§ **Problem requirements**: Each entry below must appear in the output exactly as written.

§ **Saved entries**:
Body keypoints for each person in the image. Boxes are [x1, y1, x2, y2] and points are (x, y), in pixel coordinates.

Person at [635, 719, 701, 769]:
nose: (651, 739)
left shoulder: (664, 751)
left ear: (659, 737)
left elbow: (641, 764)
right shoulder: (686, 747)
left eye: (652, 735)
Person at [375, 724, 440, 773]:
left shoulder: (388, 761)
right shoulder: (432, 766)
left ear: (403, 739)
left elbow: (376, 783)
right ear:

§ **Exercise answer**:
Body keypoints for each person in the image. Boxes are [x1, y1, x2, y2] and points are (x, y), in pixel coordinates.

Person at [635, 719, 701, 769]:
nose: (651, 739)
left shoulder: (664, 751)
left ear: (659, 737)
left elbow: (641, 764)
right shoulder: (686, 747)
left eye: (652, 735)
Person at [375, 724, 440, 773]:
left shoulder: (388, 761)
right shoulder: (432, 766)
left ear: (403, 739)
left elbow: (376, 783)
right ear:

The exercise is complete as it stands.